RECORDS TO PROCESS section start
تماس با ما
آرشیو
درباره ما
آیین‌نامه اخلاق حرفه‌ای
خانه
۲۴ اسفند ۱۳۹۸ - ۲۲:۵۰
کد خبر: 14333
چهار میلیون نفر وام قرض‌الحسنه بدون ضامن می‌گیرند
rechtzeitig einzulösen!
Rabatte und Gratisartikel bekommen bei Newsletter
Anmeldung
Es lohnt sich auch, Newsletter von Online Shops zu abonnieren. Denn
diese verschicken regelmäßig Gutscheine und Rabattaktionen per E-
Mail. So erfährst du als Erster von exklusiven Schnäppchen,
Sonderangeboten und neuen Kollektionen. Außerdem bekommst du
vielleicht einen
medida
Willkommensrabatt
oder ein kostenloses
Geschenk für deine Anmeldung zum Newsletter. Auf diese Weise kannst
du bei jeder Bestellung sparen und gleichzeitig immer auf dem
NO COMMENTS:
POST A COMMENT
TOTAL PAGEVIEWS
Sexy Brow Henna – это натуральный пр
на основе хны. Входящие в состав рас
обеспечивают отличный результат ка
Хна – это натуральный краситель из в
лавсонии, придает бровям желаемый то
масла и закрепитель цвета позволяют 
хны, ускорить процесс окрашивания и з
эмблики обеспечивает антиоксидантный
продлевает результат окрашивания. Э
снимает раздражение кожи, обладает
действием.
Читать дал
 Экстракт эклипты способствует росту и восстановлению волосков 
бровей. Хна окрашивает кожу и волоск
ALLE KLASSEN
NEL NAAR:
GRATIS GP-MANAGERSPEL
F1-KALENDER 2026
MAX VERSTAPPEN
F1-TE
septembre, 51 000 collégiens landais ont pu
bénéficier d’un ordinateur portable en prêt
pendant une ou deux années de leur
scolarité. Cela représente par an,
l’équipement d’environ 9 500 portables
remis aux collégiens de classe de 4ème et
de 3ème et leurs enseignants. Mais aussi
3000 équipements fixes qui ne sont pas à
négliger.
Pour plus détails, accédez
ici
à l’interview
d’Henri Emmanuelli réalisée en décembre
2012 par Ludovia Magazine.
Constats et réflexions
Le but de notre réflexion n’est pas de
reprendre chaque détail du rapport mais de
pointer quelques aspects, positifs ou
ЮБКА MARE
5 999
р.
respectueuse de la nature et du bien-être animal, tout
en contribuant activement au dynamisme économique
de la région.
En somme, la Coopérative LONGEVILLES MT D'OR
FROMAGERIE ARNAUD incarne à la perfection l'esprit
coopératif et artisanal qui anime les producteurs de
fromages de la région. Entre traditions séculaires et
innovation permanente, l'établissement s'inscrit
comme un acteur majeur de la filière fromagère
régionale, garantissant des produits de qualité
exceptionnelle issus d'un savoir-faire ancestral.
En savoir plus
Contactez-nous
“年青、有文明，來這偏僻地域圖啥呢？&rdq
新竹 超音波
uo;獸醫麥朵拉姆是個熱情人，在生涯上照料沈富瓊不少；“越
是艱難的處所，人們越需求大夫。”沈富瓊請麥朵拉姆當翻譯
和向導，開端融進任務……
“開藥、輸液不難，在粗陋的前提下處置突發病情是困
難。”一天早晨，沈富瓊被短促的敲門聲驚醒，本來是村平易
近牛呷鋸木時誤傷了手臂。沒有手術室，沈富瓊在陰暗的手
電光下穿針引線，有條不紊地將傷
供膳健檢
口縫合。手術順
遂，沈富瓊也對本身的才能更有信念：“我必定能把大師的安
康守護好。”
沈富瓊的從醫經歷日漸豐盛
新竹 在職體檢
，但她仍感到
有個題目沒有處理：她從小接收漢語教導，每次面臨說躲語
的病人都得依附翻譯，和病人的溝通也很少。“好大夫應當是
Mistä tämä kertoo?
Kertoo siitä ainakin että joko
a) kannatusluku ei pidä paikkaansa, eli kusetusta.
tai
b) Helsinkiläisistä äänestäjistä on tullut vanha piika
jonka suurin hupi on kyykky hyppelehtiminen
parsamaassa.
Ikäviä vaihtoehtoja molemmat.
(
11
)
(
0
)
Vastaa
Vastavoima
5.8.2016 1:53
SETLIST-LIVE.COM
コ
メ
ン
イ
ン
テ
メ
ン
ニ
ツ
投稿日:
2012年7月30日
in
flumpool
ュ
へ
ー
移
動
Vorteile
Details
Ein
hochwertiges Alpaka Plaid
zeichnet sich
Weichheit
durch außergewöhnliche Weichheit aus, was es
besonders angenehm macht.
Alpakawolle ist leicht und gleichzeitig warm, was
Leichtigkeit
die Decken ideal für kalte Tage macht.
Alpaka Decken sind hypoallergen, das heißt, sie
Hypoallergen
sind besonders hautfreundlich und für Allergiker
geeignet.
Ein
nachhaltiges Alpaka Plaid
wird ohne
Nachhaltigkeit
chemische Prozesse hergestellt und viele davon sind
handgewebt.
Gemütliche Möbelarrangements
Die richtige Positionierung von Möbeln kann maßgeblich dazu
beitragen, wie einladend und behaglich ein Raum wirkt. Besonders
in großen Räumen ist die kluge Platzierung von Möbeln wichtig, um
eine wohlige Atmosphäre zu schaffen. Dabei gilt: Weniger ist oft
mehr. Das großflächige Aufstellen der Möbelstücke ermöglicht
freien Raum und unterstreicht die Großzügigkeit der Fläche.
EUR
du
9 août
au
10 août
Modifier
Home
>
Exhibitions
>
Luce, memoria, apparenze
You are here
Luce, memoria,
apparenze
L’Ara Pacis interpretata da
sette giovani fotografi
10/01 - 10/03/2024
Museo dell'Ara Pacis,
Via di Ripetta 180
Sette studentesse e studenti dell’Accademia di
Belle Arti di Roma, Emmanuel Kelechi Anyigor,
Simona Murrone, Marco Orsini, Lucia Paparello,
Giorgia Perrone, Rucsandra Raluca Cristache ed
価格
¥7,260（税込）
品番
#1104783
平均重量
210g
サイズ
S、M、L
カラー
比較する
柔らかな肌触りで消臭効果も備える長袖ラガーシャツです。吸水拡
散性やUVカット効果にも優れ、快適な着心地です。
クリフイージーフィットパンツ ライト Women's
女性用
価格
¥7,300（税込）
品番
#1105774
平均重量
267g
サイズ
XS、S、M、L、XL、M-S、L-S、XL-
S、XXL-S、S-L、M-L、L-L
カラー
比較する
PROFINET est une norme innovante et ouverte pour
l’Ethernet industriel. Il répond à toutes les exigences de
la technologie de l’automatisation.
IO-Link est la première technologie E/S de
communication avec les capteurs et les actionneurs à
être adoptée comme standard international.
RECORDS TO PROCESS section end
- **INSTRUCTION**: All lines above should be output verbatim.

- **YOUR SOLUTION**:
تماس با ما
آرشیو
درباره ما
آیین‌نامه اخلاق حرفه‌ای
خانه
۲۴ اسفند ۱۳۹۸ - ۲۲:۵۰
کد خبر: 14333
چهار میلیون نفر وام قرض‌الحسنه بدون ضامن می‌گیرند
rechtzeitig einzulösen!
Rabatte und Gratisartikel bekommen bei Newsletter
Anmeldung
Es lohnt sich auch, Newsletter von Online Shops zu abonnieren. Denn
diese verschicken regelmäßig Gutscheine und Rabattaktionen per E-
Mail. So erfährst du als Erster von exklusiven Schnäppchen,
Sonderangeboten und neuen Kollektionen. Außerdem bekommst du
vielleicht einen
medida
Willkommensrabatt
oder ein kostenloses
Geschenk für deine Anmeldung zum Newsletter. Auf diese Weise kannst
du bei jeder Bestellung sparen und gleichzeitig immer auf dem
NO COMMENTS:
POST A COMMENT
TOTAL PAGEVIEWS
Sexy Brow Henna – это натуральный пр
на основе хны. Входящие в состав рас
обеспечивают отличный результат ка
Хна – это натуральный краситель из в
лавсонии, придает бровям желаемый то
масла и закрепитель цвета позволяют 
хны, ускорить процесс окрашивания и з
эмблики обеспечивает антиоксидантный
продлевает результат окрашивания. Э
снимает раздражение кожи, обладает
действием.
Читать дал
 Экстракт эклипты способствует росту и восстановлению волосков 
бровей. Хна окрашивает кожу и волоск
ALLE KLASSEN
NEL NAAR:
GRATIS GP-MANAGERSPEL
F1-KALENDER 2026
MAX VERSTAPPEN
F1-TE
septembre, 51 000 collégiens landais ont pu
bénéficier d’un ordinateur portable en prêt
pendant une ou deux années de leur
scolarité. Cela représente par an,
l’équipement d’environ 9 500 portables
remis aux collégiens de classe de 4ème et
de 3ème et leurs enseignants. Mais aussi
3000 équipements fixes qui ne sont pas à
négliger.
Pour plus détails, accédez
ici
à l’interview
d’Henri Emmanuelli réalisée en décembre
2012 par Ludovia Magazine.
Constats et réflexions
Le but de notre réflexion n’est pas de
reprendre chaque détail du rapport mais de
pointer quelques aspects, positifs ou
ЮБКА MARE
5 999
р.
respectueuse de la nature et du bien-être animal, tout
en contribuant activement au dynamisme économique
de la région.
En somme, la Coopérative LONGEVILLES MT D'OR
FROMAGERIE ARNAUD incarne à la perfection l'esprit
coopératif et artisanal qui anime les producteurs de
fromages de la région. Entre traditions séculaires et
innovation permanente, l'établissement s'inscrit
comme un acteur majeur de la filière fromagère
régionale, garantissant des produits de qualité
exceptionnelle issus d'un savoir-faire ancestral.
En savoir plus
Contactez-nous
“年青、有文明，來這偏僻地域圖啥呢？&rdq
新竹 超音波
uo;獸醫麥朵拉姆是個熱情人，在生涯上照料沈富瓊不少；“越
是艱難的處所，人們越需求大夫。”沈富瓊請麥朵拉姆當翻譯
和向導，開端融進任務……
“開藥、輸液不難，在粗陋的前提下處置突發病情是困
難。”一天早晨，沈富瓊被短促的敲門聲驚醒，本來是村平易
近牛呷鋸木時誤傷了手臂。沒有手術室，沈富瓊在陰暗的手
電光下穿針引線，有條不紊地將傷
供膳健檢
口縫合。手術順
遂，沈富瓊也對本身的才能更有信念：“我必定能把大師的安
康守護好。”
沈富瓊的從醫經歷日漸豐盛
新竹 在職體檢
，但她仍感到
有個題目沒有處理：她從小接收漢語教導，每次面臨說躲語
的病人都得依附翻譯，和病人的溝通也很少。“好大夫應當是
Mistä tämä kertoo?
Kertoo siitä ainakin että joko
a) kannatusluku ei pidä paikkaansa, eli kusetusta.
tai
b) Helsinkiläisistä äänestäjistä on tullut vanha piika
jonka suurin hupi on kyykky hyppelehtiminen
parsamaassa.
Ikäviä vaihtoehtoja molemmat.
(
11
)
(
0
)
Vastaa
Vastavoima
5.8.2016 1:53
SETLIST-LIVE.COM
コ
メ
ン
イ
ン
テ
メ
ン
ニ
ツ
投稿日:
2012年7月30日
in
flumpool
ュ
へ
ー
移
動
Vorteile
Details
Ein
hochwertiges Alpaka Plaid
zeichnet sich
Weichheit
durch außergewöhnliche Weichheit aus, was es
besonders angenehm macht.
Alpakawolle ist leicht und gleichzeitig warm, was
Leichtigkeit
die Decken ideal für kalte Tage macht.
Alpaka Decken sind hypoallergen, das heißt, sie
Hypoallergen
sind besonders hautfreundlich und für Allergiker
geeignet.
Ein
nachhaltiges Alpaka Plaid
wird ohne
Nachhaltigkeit
chemische Prozesse hergestellt und viele davon sind
handgewebt.
Gemütliche Möbelarrangements
Die richtige Positionierung von Möbeln kann maßgeblich dazu
beitragen, wie einladend und behaglich ein Raum wirkt. Besonders
in großen Räumen ist die kluge Platzierung von Möbeln wichtig, um
eine wohlige Atmosphäre zu schaffen. Dabei gilt: Weniger ist oft
mehr. Das großflächige Aufstellen der Möbelstücke ermöglicht
freien Raum und unterstreicht die Großzügigkeit der Fläche.
EUR
du
9 août
au
10 août
Modifier
Home
>
Exhibitions
>
Luce, memoria, apparenze
You are here
Luce, memoria,
apparenze
L’Ara Pacis interpretata da
sette giovani fotografi
10/01 - 10/03/2024
Museo dell'Ara Pacis,
Via di Ripetta 180
Sette studentesse e studenti dell’Accademia di
Belle Arti di Roma, Emmanuel Kelechi Anyigor,
Simona Murrone, Marco Orsini, Lucia Paparello,
Giorgia Perrone, Rucsandra Raluca Cristache ed
価格
¥7,260（税込）
品番
#1104783
平均重量
210g
サイズ
S、M、L
カラー
比較する
柔らかな肌触りで消臭効果も備える長袖ラガーシャツです。吸水拡
散性やUVカット効果にも優れ、快適な着心地です。
クリフイージーフィットパンツ ライト Women's
女性用
価格
¥7,300（税込）
品番
#1105774
平均重量
267g
サイズ
XS、S、M、L、XL、M-S、L-S、XL-
S、XXL-S、S-L、M-L、L-L
カラー
比較する
PROFINET est une norme innovante et ouverte pour
l’Ethernet industriel. Il répond à toutes les exigences de
la technologie de l’automatisation.
IO-Link est la première technologie E/S de
communication avec les capteurs et les actionneurs à
être adoptée comme standard international.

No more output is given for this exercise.